Checking your backseat ….

Several years ago (2006 if I remember correctly) there was a particular horrific incident where a professor, Dr Andrew Wilkinson, had his infant son (17 months old) in the back of his car, and forgot to drop him off at school.  The child had fallen asleep and was quiet, so the father did not hear him.

Normally the child would go to his grandparents, but this particular day Dr Wilkinson was meant to drop the child off at creche – it was a different routine, and whilst he was driving to work, he slipped into “routine gear….”  {I am doing this on memory, so I may be a bit off with the details}

On arriving at the university, he locked the car, and went to work as he usually did, not realising his son was still in the car.    It was unfortunately a hot day – around 26 degrees, and the temperature inside the car would have climbed to between 40 – 50 degrees.  The car was parked outside in a parking lot at the university.

It was a terrible story, with a tragic outcome.

I remember the incident clearly and probably think of that professor, that infant and the mother who had to bear that news, probably once a week.

It made me realise how often we slip in to “routine” and stop thinking about what we are doing.

You drive the same route to work, you park in the same spot, you follow the same procedure when you lock up and grab your stuff to dash to the office.

I have often been driving to one place, and then “wake up” at a point and realise I was driving to another, as I was doing my normal routine, and my mind had switched off.

We all do it …. fortunately we do not all have the tragic outcome.

Because of 1996, I check my car EVERY day in case I have forgotten a child in the backseat.   I actually double-check every day.

When I leave my kid’s schools I glance in the backseat to make sure they are not there.  I do not glance in the mirror, I actually swivel my head around and look at each of their seats.
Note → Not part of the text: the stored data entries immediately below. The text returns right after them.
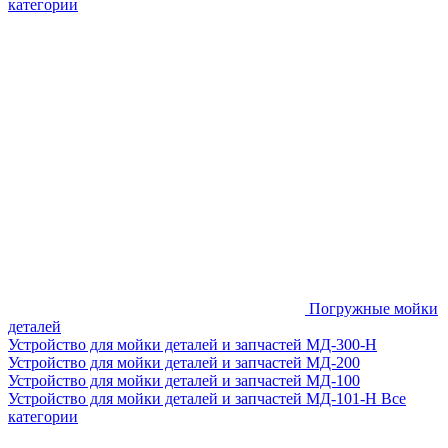
категории
Погружные мойки
деталей
Устройство для мойки деталей и запчастей МД-300-H
Устройство для мойки деталей и запчастей МД-200
Устройство для мойки деталей и запчастей МД-100
Устройство для мойки деталей и запчастей МД-101-Н
Все
категории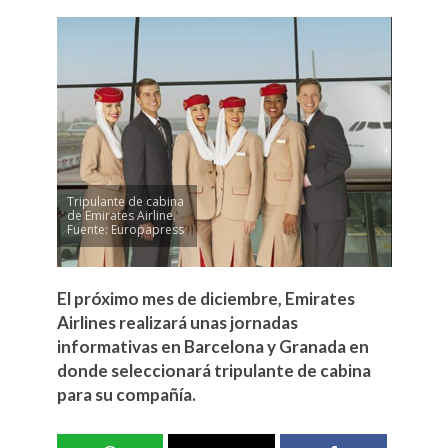
Tripulante de cabina
de Emirates Airline.
Fuente: Europapress
El próximo mes de diciembre, Emirates
Airlines realizará unas jornadas
informativas en Barcelona y Granada en
donde seleccionará tripulante de cabina
para su compañía.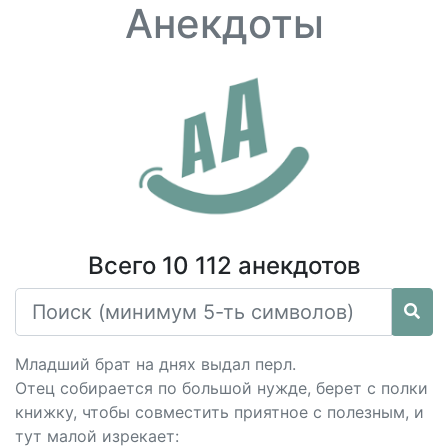
Анекдоты
Всего 10 112 анекдотов
Младший брат на днях выдал перл.
Отец собирается по большой нужде, берет с полки
книжку, чтобы совместить приятное с полезным, и
тут малой изрекает: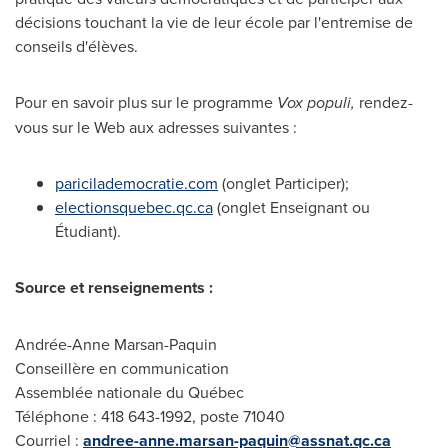
décisions touchant la vie de leur école par l'entremise de
conseils d'élèves.
Pour en savoir plus sur le programme
Vox populi,
rendez-
vous sur le Web aux adresses suivantes :
paricilademocratie.com
(onglet Participer);
electionsquebec.qc.ca
(onglet Enseignant ou
Étudiant).
Source et renseignements :
Andrée-
Anne Marsan-Paquin
Conseillère en communication
Assemblée nationale du Québec
Téléphone : 418 643-1992, poste 71040
Courriel :
andree-anne.marsan-paquin@assnat.qc.ca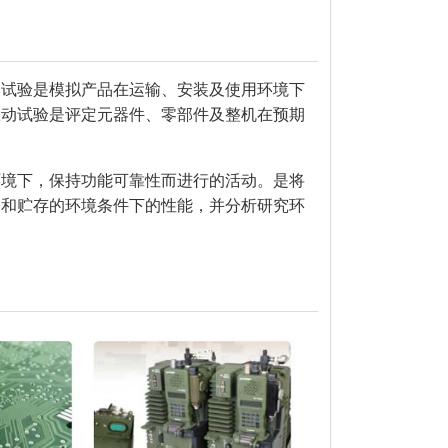
本试验是模拟产品在运输、安装及使用环境下
振动试验是评定元器件、零部件及整机在预期
环境下，保持功能可靠性而进行的活动。是将
输和贮存的环境条件下的性能，并分析研究环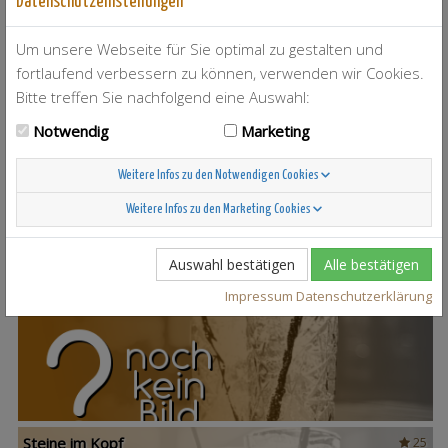
Datenschutzeinstellungen
Um unsere Webseite für Sie optimal zu gestalten und
fortlaufend verbessern zu können, verwenden wir Cookies.
Bitte treffen Sie nachfolgend eine Auswahl:
Notwendig
Marketing
T-Berry
4
Weitere Infos zu den Notwendigen Cookies
Weitere Infos zu den Marketing Cookies
Auswahl bestätigen
Alle bestätigen
Scandinavian Sunshine
37
Impressum
Datenschutzerklärung
Steine im Kopf
25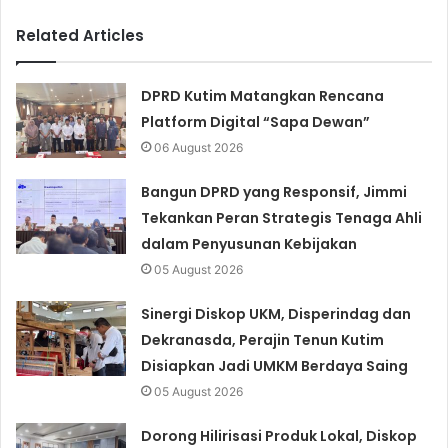
Related Articles
DPRD Kutim Matangkan Rencana
Platform Digital “Sapa Dewan”
06 August 2026
Bangun DPRD yang Responsif, Jimmi
Tekankan Peran Strategis Tenaga Ahli
dalam Penyusunan Kebijakan
05 August 2026
Sinergi Diskop UKM, Disperindag dan
Dekranasda, Perajin Tenun Kutim
Disiapkan Jadi UMKM Berdaya Saing
05 August 2026
Dorong Hilirisasi Produk Lokal, Diskop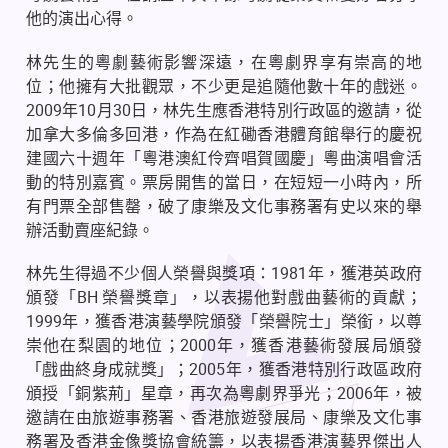
他的演出心得。
林先生的粵劇藝術影響深遠，在粵劇界享有崇高的地
位；他擁有大批觀眾，不少更是追隨他數十年的戲迷。
2009
年
10
月
30
日，林先生應香港特別行政區的邀請，從
加拿大多倫多回港，作為在紅磡香港體育館舉行的慶祝
建國六十週年「粵港澳紅伶齊唱賀國慶」粵曲演唱會活
動的特別嘉賓。票房開售的當日，在短短一小時內，所
有門票全部售罄，破了康樂及文化事務署有史以來的舉
辦活動賣座紀錄。
林先生得過不少個人榮譽與獎項：
1981
年，獲港英政府
頒發「
BH
榮譽獎章」，以表揚他對戲曲藝術的貢獻；
1999
年，獲香港演藝學院頒發「榮譽院士」榮銜，以尊
崇他在梨園的地位；
2000
年，獲香港藝術發展局頒發
「戲曲終身成就獎」；
2005
年，獲香港特別行政區政府
頒授「銅紫荊」星章，再次為粵劇界爭光；
2006
年，被
邀請在由旅遊事務署、香港旅遊發展局、康樂及文化事
務署及香港金像獎協會統籌，以表揚香港演藝界傑出人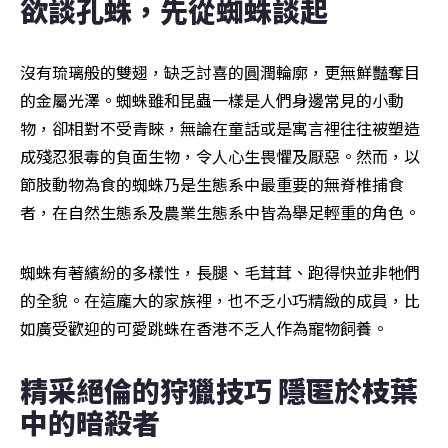
欲談孔蛛，先從蜘蛛談起
沒有琉璃般的雙翅，缺乏討喜的圓潤輪廓，更無鮮豔奪目
的金屬光澤。蜘蛛雖和昆蟲一樣是人們身邊常見的小動
物，卻相對不受青睞，無論在童話或是寓言裡往往被塑造
成殘忍狠毒的負面生物，令人心生畏懼及厭惡。然而，以
節肢動物為食的蜘蛛乃是生態系中最重要的無脊椎捕食
者，在自然生態系及農業生態系中皆為舉足輕重的角色。
蜘蛛有著繽紛的多樣性，長腿、毛茸茸、跑得快並非牠們
的全貌。在這龐大的家族裡，也不乏小巧精緻的成員，比
如廣受歡迎的可愛跳蛛在香港不乏人作為寵物飼養。
精采絕倫的狩獵技巧 隱匿於枝葉
中的暗殺者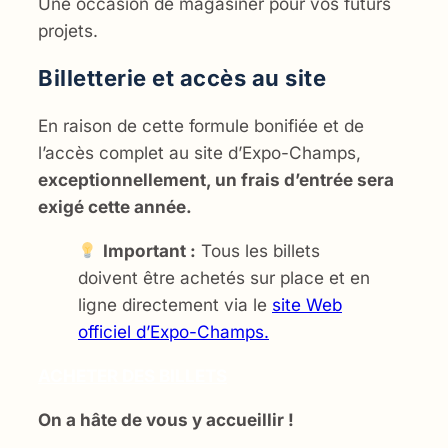
Une occasion de magasiner pour vos futurs
projets.
Billetterie et accès au site
En raison de cette formule bonifiée et de
l’accès complet au site d’Expo-Champs,
exceptionnellement, un frais d’entrée sera
exigé cette année.
Important :
Tous les billets
doivent être achetés sur place et en
ligne directement via le
site Web
officiel d’Expo-Champs.
ACHETER DES BILLETS
On a hâte de vous y accueillir !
When I get home to work, I consciously look around to check again that they are not in the backseat, and I have not noticed.   I mentally take note, and mentally take a quick tally.  Kids: 0 – check!

A simple oversight resulted in the worst possible outcome, and left a family hurt, scarred, distraught and a little boy dead.

I really am not in the mind of “good things have come out of that incident” as I feel the price paid was too much for what ever “good” might have come out of it.

I wonder how many other people were effected by that story, and how many other parents now “double-check” just to be sure that they have not left a child in the backseat.

I cannot imagine how that family was effected – I am not sure I could recover from that – I am glad the media appear to have left them in peace.